## What this task involves
Where does "vrijeme" occur in the listing? Copy every line that holds it.
++++ Data under study
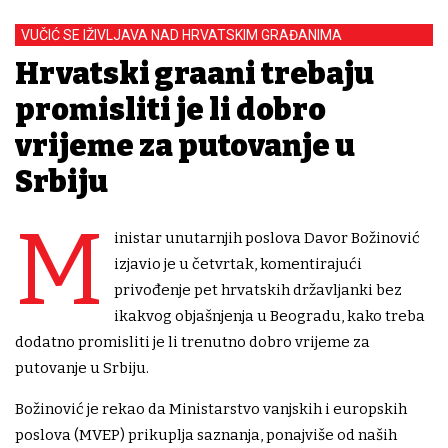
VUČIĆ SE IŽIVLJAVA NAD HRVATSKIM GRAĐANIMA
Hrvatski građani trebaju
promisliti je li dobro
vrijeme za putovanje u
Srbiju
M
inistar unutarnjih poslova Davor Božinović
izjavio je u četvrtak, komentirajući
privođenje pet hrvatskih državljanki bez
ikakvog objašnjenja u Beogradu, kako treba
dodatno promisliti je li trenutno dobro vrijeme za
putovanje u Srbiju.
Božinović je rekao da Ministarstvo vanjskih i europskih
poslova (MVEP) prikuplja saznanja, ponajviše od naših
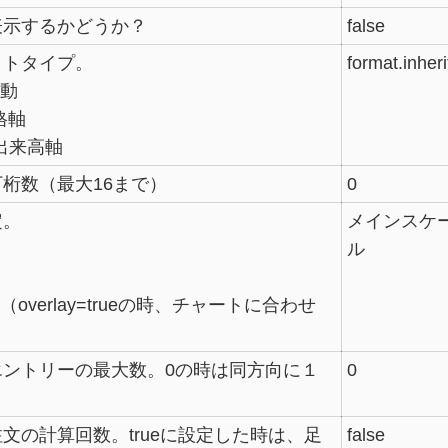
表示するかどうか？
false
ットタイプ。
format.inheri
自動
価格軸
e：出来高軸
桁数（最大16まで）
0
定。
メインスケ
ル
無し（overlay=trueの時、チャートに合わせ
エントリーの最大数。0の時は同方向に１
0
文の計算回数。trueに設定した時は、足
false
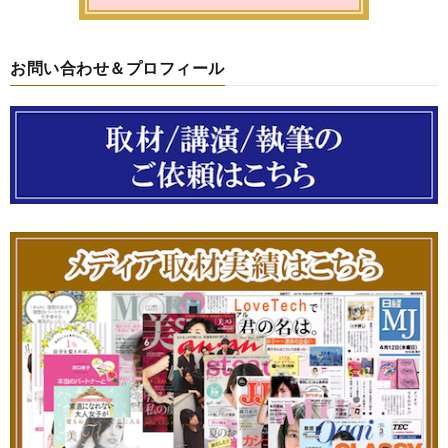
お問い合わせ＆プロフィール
++++++++
++++ Data under study
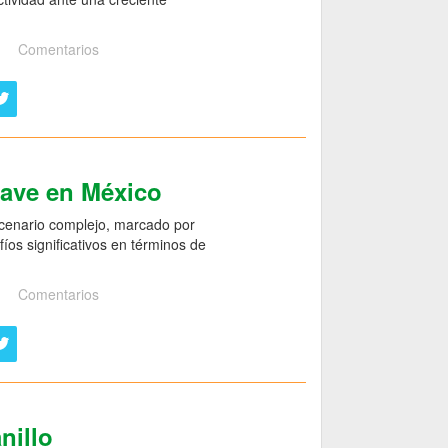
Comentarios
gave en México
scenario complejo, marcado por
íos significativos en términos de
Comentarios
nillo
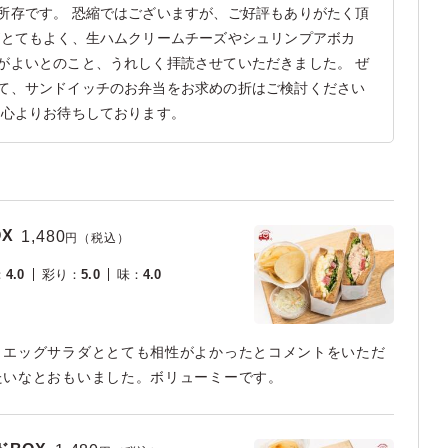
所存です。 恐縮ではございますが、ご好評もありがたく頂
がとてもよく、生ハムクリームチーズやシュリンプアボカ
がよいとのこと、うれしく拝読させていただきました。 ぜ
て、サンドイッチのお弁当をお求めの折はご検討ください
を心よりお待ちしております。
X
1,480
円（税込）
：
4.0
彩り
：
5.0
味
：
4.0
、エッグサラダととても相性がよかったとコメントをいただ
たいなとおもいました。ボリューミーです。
++++++++
++++ Data under study
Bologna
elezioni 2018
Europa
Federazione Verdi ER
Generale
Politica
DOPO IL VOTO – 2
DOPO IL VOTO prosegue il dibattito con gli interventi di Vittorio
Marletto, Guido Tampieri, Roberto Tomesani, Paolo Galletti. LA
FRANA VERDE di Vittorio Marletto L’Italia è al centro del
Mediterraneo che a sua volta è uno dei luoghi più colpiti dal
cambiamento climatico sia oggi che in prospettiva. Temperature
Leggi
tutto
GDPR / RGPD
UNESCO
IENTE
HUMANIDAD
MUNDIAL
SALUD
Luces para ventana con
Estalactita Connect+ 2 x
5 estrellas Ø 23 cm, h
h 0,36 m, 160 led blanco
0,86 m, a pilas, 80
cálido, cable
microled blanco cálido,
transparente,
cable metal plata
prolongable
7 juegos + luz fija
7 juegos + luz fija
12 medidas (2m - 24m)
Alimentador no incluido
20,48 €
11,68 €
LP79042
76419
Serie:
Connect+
++++++++
## Answer to the exercise
vrijeme za putovanje u
dodatno promisliti je li trenutno dobro vrijeme za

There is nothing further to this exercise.